**WORK ORDER A**
Copy the lines of the listing below word for word, from its first line through the line containing "l’aumento della distanza naso labiale.", with both of those lines included.

**EXTRACT TO READ**
----
The Last Time They Met, by Anita Shreve (2001)

This is not a book for people who like to know what's going on. This is a book for people who like convenient "It was all just a dream"-type endings to difficult plotlines. (This is not exactly what happens with this ending, but it is close enough to warn you what to expect.) It is also a book for people who enjoy other people's endless vacation stories: I suspect that Anita Shreve spent some time in Africa and was looking for an excuse to tell us all about it. When the Africa-based scene began, I thought, "This book will be a lot better when they're out of Africa." More than 130 pages later, we emerge from the sea of African politics and African culture, all of which was completely unessential to the storyline and merely distracted from it.
----
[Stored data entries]
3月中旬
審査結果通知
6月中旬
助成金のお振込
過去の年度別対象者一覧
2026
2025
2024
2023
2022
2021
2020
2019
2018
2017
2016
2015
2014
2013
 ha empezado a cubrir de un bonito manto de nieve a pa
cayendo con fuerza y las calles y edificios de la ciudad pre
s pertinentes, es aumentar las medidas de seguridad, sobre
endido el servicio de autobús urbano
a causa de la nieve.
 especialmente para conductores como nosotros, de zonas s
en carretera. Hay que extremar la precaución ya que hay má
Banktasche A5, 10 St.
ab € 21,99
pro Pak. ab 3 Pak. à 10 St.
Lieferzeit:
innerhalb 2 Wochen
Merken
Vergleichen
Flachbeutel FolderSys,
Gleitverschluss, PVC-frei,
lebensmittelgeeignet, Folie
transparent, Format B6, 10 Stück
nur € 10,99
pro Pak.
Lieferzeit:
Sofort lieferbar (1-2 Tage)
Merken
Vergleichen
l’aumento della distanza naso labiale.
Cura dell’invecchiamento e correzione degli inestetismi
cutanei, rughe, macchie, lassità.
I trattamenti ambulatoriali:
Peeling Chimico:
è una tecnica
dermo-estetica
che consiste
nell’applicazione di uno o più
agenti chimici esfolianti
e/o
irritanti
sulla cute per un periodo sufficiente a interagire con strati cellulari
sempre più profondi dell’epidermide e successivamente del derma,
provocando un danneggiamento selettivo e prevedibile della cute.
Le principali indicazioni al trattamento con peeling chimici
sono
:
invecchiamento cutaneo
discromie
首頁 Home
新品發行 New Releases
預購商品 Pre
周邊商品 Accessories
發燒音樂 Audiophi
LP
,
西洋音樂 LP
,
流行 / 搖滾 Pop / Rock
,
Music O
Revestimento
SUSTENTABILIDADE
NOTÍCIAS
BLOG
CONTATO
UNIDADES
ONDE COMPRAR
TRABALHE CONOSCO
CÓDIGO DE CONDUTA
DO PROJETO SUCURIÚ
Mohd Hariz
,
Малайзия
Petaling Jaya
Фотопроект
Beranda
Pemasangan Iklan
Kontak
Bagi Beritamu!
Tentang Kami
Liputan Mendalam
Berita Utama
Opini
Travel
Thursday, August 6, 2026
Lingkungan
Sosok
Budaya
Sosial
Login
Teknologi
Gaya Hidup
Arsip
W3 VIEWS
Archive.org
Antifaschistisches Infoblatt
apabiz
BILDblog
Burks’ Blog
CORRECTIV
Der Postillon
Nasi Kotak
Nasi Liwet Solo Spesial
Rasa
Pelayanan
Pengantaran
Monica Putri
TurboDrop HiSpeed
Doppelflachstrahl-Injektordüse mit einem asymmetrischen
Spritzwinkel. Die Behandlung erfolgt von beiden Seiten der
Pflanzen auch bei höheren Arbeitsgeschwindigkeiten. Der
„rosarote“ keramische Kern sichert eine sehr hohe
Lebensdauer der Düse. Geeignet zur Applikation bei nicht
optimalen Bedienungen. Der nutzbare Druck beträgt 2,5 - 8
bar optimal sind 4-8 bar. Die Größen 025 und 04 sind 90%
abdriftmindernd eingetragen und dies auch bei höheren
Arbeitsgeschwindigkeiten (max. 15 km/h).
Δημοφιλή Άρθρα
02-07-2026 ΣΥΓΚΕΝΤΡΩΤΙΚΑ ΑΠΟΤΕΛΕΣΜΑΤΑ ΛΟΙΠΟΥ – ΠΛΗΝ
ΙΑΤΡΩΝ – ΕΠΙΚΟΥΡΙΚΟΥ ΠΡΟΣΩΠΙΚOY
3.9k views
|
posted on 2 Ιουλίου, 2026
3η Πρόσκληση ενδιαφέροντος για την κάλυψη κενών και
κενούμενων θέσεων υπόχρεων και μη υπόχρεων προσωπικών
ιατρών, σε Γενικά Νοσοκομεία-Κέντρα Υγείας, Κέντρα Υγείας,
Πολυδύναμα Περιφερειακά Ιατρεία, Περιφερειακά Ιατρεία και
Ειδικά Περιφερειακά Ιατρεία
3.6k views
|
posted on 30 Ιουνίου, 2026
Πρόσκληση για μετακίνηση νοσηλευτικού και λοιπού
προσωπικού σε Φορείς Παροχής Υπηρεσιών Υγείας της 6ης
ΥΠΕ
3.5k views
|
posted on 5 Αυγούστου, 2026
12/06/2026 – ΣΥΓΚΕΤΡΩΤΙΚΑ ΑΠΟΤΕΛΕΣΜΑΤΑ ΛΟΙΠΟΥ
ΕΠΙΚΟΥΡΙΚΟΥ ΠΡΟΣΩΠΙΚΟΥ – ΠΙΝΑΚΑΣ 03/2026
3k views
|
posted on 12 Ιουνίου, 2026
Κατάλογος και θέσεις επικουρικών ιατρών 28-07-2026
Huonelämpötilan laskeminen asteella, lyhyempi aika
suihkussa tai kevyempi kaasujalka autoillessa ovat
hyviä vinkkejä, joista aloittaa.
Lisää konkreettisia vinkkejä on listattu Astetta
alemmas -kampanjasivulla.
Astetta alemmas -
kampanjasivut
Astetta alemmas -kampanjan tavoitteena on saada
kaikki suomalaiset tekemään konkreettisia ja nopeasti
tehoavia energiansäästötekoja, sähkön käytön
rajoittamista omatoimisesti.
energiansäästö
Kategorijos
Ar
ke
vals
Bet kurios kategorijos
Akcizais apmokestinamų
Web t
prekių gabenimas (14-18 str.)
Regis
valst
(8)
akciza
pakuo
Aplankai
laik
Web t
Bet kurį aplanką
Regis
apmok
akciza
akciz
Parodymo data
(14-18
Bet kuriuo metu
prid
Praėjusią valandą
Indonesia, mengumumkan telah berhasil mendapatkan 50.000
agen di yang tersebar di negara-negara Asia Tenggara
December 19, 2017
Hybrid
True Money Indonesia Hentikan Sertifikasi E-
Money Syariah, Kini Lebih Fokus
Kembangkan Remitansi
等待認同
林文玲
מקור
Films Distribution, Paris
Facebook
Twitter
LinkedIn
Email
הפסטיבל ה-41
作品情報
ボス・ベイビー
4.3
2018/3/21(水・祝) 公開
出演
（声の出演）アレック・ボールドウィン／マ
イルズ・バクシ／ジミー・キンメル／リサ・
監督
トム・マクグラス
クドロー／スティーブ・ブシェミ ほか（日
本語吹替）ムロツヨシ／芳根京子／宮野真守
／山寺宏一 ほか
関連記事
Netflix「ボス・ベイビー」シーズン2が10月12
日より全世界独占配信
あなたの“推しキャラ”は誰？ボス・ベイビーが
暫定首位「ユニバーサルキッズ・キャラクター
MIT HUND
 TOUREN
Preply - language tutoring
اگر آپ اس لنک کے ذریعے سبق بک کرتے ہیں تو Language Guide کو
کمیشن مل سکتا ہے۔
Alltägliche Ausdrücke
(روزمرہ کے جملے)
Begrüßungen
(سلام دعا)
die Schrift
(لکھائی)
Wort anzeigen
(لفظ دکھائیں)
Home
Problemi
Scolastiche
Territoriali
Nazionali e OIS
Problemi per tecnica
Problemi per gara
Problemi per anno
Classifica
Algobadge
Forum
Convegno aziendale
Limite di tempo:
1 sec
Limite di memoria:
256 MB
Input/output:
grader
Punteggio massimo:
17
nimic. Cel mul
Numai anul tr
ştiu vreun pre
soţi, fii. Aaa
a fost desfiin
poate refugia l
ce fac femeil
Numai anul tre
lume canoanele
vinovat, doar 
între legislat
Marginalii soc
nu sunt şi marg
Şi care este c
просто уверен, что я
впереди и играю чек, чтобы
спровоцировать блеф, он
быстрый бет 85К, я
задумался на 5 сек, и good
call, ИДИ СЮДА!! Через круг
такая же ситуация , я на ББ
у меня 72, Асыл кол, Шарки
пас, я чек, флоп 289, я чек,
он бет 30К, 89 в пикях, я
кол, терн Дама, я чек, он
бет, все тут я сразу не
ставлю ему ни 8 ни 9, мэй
----
**WORK ORDER B**
Carry on the review of The Last Time They Met above from the point where it stops.

**EXERCISE RESULT A**
3月中旬
審査結果通知
6月中旬
助成金のお振込
過去の年度別対象者一覧
2026
2025
2024
2023
2022
2021
2020
2019
2018
2017
2016
2015
2014
2013
 ha empezado a cubrir de un bonito manto de nieve a pa
cayendo con fuerza y las calles y edificios de la ciudad pre
s pertinentes, es aumentar las medidas de seguridad, sobre
endido el servicio de autobús urbano
a causa de la nieve.
 especialmente para conductores como nosotros, de zonas s
en carretera. Hay que extremar la precaución ya que hay má
Banktasche A5, 10 St.
ab € 21,99
pro Pak. ab 3 Pak. à 10 St.
Lieferzeit:
innerhalb 2 Wochen
Merken
Vergleichen
Flachbeutel FolderSys,
Gleitverschluss, PVC-frei,
lebensmittelgeeignet, Folie
transparent, Format B6, 10 Stück
nur € 10,99
pro Pak.
Lieferzeit:
Sofort lieferbar (1-2 Tage)
Merken
Vergleichen
l’aumento della distanza naso labiale.

**EXERCISE RESULT B**
The gimmick is this: we start when the characters meet at age 52, and we work backwards through all their meetings until they meet for the first time at 17. If the timeline moved in the usual direction, the story would generate almost no interest at all. We are expected to take it for granted that the two main characters have a special kind of love, but I saw no evidence of that. We are expected to be tense as things that happened in the past are alluded to and later finally revealed, but I felt only annoyance at being teased. As I neared the end, I did feel the inclination to begin again at the beginning--but after reading the ending, I felt the inclination to fling the book out the window. It is not pleasant to be deliberately tricked.


Until the Real Thing Comes Along, by Elizabeth Berg (1999)

With each Elizabeth Berg book I read, I fall more in love with the author. I want to be her BEST FRIEND!!! Sorry, sorry, she's just that kind of author. It hardly matters what the plot is, but in case you're interested, in this one a woman is in love with her gay male best friend. They have a brief relationship before he realizes he's gay. Later, in their 30s and still close friends, they both feel as if they will never find someone to marry and start a family with. They decide to have a child together, and even move in together and move somewhere else to try to live "a normal life."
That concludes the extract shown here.